Despite the decrees by a handful of large tech companies, most of us won’t have the luxury (or burden, depending on your situation) of working from home indefinitely. And when we do return, most of us will be a little more aware of the microscopic dangers lurking on every surface—including on the MFP’s control panel. Sure, an easy low-tech solution is to put a container of disinfecting wipes next to the copier and ask folks to wipe it down between uses. But most control panels were not designed to be hit with rubbing alcohol countless times per day, and doing so could lead to abrasion to the screen’s overlay and the characters fading from the faces of the hard keys. So vendors have introduced, or are working on, solutions that will all but eliminate the need for users to touch the control panel.
Print-management software developer PriApps LLC has rolled out its PriApps Touch-Free solution which, when used in conjunction with the company’s platform, enables contactless sign-on and secure print retrieval from any mobile device. Users can even initiate copying, scanning, and faxing from the app without having to touch the MFP. This is a welcome addition to the PriApps platform’s full functionality that includes features that help reduce hardcopy costs, increase document and device security, improve user productivity, as well as eliminate waste.
Other leading print management platforms also enable contactless print retrieval. For example, YSoft’s SAFEQ print services platform allows users to release pending secure-print jobs via the SAFEQ Mobile Print app on their phone, rather than having to go through the menus on the MFP.

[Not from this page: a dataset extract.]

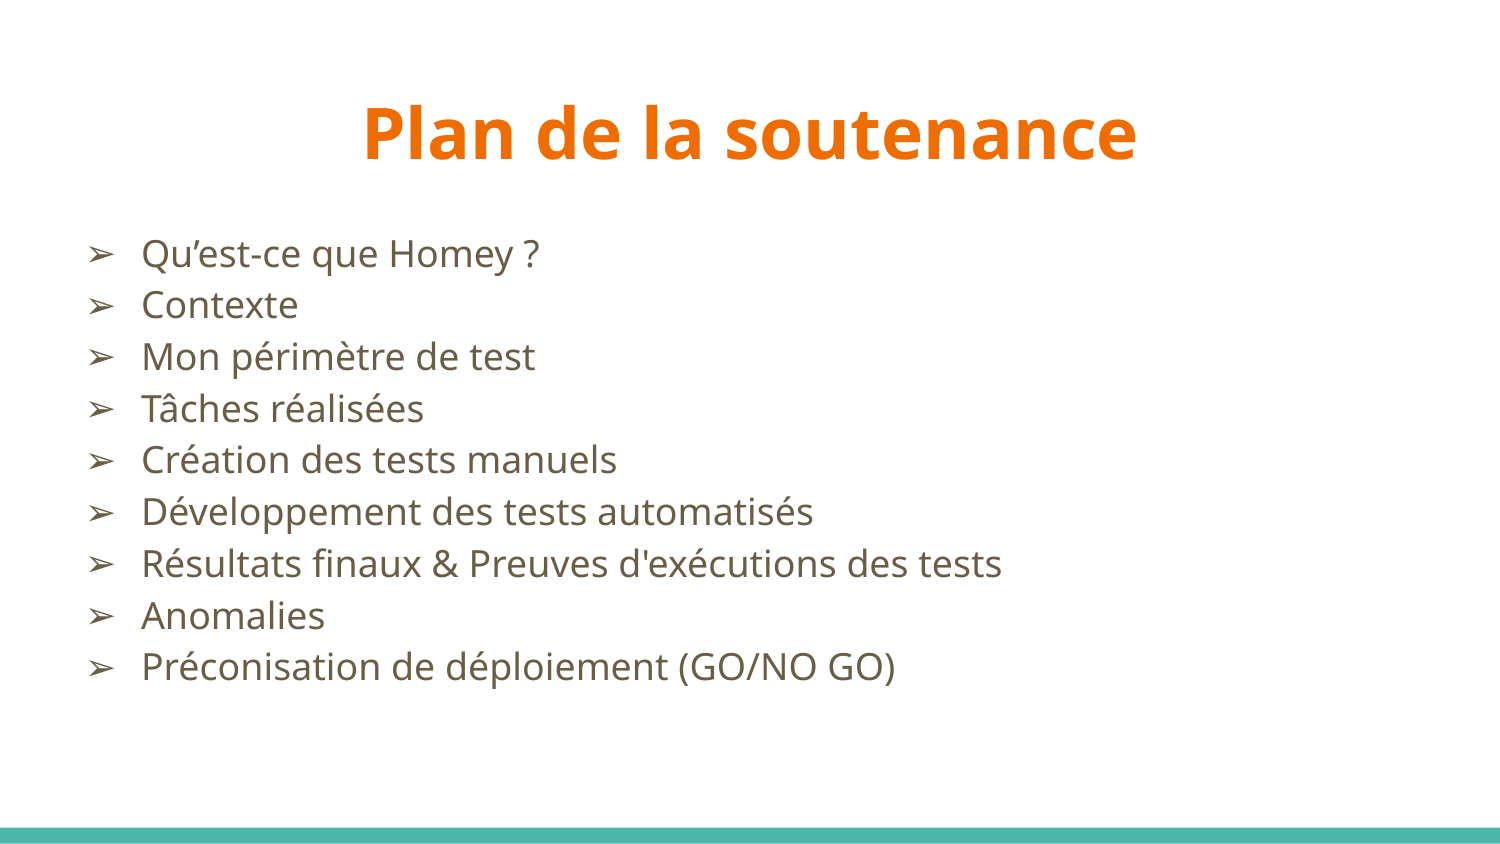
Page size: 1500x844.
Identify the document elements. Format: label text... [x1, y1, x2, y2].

On the OEM front, Konica Minolta offers its bizhub Remote Access app for Android and iPhone devices. Using the app, users can control the touchscreen control panel buttons and the hard keys on the latest i-Series MFPs. The bi-directional communication that takes place over the office’s Wi-Fi network ensures that the user is seeing and interacting with the MFP screen essentially in real-time.

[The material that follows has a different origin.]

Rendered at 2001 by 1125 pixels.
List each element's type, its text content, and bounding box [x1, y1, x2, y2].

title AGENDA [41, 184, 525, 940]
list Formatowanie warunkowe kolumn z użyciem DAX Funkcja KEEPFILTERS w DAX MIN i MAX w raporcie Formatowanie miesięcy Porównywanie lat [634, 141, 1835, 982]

Moving beyond apps, several leading device makers offer voice-control options for their MFPs. Originally intended to increase accessibility to the equipment for users with disabilities, the HP Accessibility Assistant connects to the USB port of supported MFPs and allows users to speak commands (170 voice prompts are supported). Select MFPs from Sharp support an Amazon Alexa-powered add-on that enables natural-language control of common functions via the familiar Alexa voice assistant. Similarly, Xerox AltaLink MFPs can be equipped with the Gabi Voice add-on from Gabi Solutions. This solution uses cloud-resident AI technology (powered by IBM’s Watson) to interpret a user’s spoken commands to control the MFP accordingly.
As companies look for ways to make employees feel more comfortable returning to the workplace, solutions such as these can remove one more barrier. And even after the pandemic fades into memory, these solutions will have the continuing benefit of making the office MFP easier and more convenient to use.